2015.07.29 | ニュース

骨髄の細胞を移植して糖尿病を改善?間葉系前駆細胞の効果とは

アメリカで2型糖尿病患者61人の試験

from Diabetes care

骨髄の細胞を移植して糖尿病を改善?間葉系前駆細胞の効果とはの写真

骨髄にある間葉系前駆細胞は、動物への移植実験で、インスリンを作るようになる結果が得られています。著者らは実際の2型糖尿病患者に移植して安全性試験を行った結果、急激な反応はなく糖尿病をやや改善する傾向が見られました。

◆MPCの細胞数を変えて、2型糖尿病患者へ静脈内注入

 

著者らは以下の試験を行いました。

間葉系前駆細胞(MPC) (Mesoblast社製、rexlemestrocel-L)を0.3 x 106細胞/kg(15人)、1.0 x 106細胞/kg(15人)または2.0 x 106細胞/kg(15人)あるいは偽薬(16人)を静脈内注入した効果について、用量漸増ランダム化偽薬対照試験を行った。

つまり間葉系前駆細胞(MPC)を、細胞の数を変えて2型糖尿病患者に静脈内注入で移植しました。

 

◆急激な副作用は見られず、HbA1c低下

著者らは以下の試験を行いました。

被験者(男性21人、女性40人)として、HbA1cのベースラインは8.3 ± 1.0% (67 ± 10.9 mmol/mol)、BMIは 33.5 ± 5.5 kg/m2、糖尿病の罹病期間は10.1 ± 6.0年の人々を、アメリカ18カ所で登録した。注入による急性有害事象(AE)は生じなかった。12週間の間、重篤なAE、重篤な低血糖のAEまたはAEによる被験中止は起こらなかった。ドナー特異的な抗HLA抗体の産生や感作は生じなかった。安全性の詳細は、処置した集団間で同程度であった。偽薬と比較して、rexlemestrocel-Lの単独静脈注入は治療第1週よりも後のすべての時点においてHbA1cを減らした。

つまり糖尿病を発症している患者を対象に間葉系前駆細胞を静脈から注入しても、急激な反応は起きませんでした。また糖尿病の検査であるHbA1cの量が注入によって低下しました。
著者らは結論として、「この短期間の試験調査は、2型糖尿病患者に最大2億4600万個のMPCを注入することの安全性と実行可能性を示している」と述べています。

MPCを移植することで、糖尿病を改善する効果が示唆されるとともに、深刻な問題が無かったという結果が得られました。
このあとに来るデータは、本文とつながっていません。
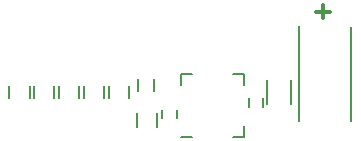
<source format=gbo>
G04 #@! TF.FileFunction,Legend,Bot*
%FSLAX46Y46*%
G04 Gerber Fmt 4.6, Leading zero omitted, Abs format (unit mm)*
G04 Created by KiCad (PCBNEW (2016-03-20 BZR 6634, Git a4ba01f)-product) date 4/5/2016 10:18:16 AM*
%MOMM*%
G01*
G04 APERTURE LIST*
%ADD10C,0.100000*%
%ADD11C,0.300000*%
%ADD12C,0.150000*%
G04 APERTURE END LIST*
D10*
D11*
X159371428Y-85607143D02*
X158228571Y-85607143D01*
X158800000Y-86178571D02*
X158800000Y-85035714D01*
D12*
X146400000Y-94650000D02*
X146400000Y-93950000D01*
X145200000Y-93950000D02*
X145200000Y-94650000D01*
X156125000Y-91400000D02*
X156125000Y-93400000D01*
X154075000Y-93400000D02*
X154075000Y-91400000D01*
X142350000Y-91925000D02*
X142350000Y-92925000D01*
X140650000Y-92925000D02*
X140650000Y-91925000D01*
X140250000Y-91925000D02*
X140250000Y-92925000D01*
X138550000Y-92925000D02*
X138550000Y-91925000D01*
X138150000Y-91925000D02*
X138150000Y-92925000D01*
X136450000Y-92925000D02*
X136450000Y-91925000D01*
X136050000Y-91925000D02*
X136050000Y-92925000D01*
X134350000Y-92925000D02*
X134350000Y-91925000D01*
X133950000Y-91925000D02*
X133950000Y-92925000D01*
X132250000Y-92925000D02*
X132250000Y-91925000D01*
X153700000Y-93650000D02*
X153700000Y-92950000D01*
X152500000Y-92950000D02*
X152500000Y-93650000D01*
X143025000Y-94200000D02*
X143025000Y-95400000D01*
X144775000Y-95400000D02*
X144775000Y-94200000D01*
X143125000Y-91300000D02*
X143125000Y-92300000D01*
X144475000Y-92300000D02*
X144475000Y-91300000D01*
X152100000Y-96200000D02*
X152100000Y-95275000D01*
X146800000Y-90900000D02*
X146800000Y-91825000D01*
X152100000Y-90900000D02*
X152100000Y-91825000D01*
X146800000Y-96200000D02*
X147725000Y-96200000D01*
X146800000Y-90900000D02*
X147725000Y-90900000D01*
X152100000Y-90900000D02*
X151175000Y-90900000D01*
X152100000Y-96200000D02*
X151175000Y-96200000D01*
X161200000Y-86900000D02*
X161200000Y-94900000D01*
X156800000Y-94900000D02*
X156800000Y-86800000D01*
M02*

</source>
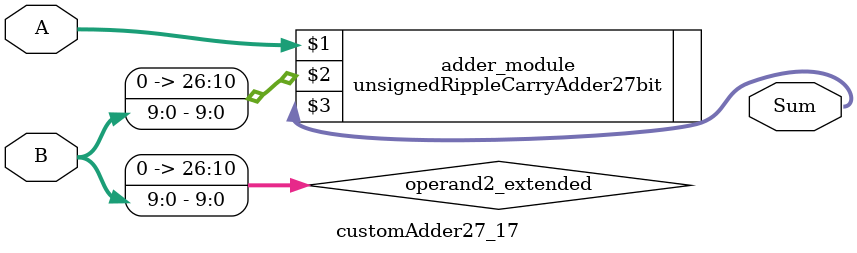
<source format=v>

module customAdder27_17(
                    input [26 : 0] A,
                    input [9 : 0] B,
                    
                    output [27 : 0] Sum
            );

    wire [26 : 0] operand2_extended;
    
    assign operand2_extended =  {17'b0, B};
    
    unsignedRippleCarryAdder27bit adder_module(
        A,
        operand2_extended,
        Sum
    );
    
endmodule
        
</source>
このような安全性の調査は非常に大事で、今後より大きな試験で効果と安全性が確立されれば、糖尿病の新たな治療法になるかも知れません。

執筆者

高田

参考文献

Allogeneic Mesenchymal Precursor Cells in Type 2 Diabetes: A Randomized, Placebo-Controlled, Dose Escalation Safety and Tolerability Pilot Study.

Diabetes Care. 2015 Jul 7.

 

[PMID: 26153271] http://care.diabetesjournals.org/content/early/2015/07/01/dc14-2830.abstract

※本ページの記事は、医療・医学に関する理解・知識を深めるためのものであり、特定の治療法・医学的見解を支持・推奨するものではありません。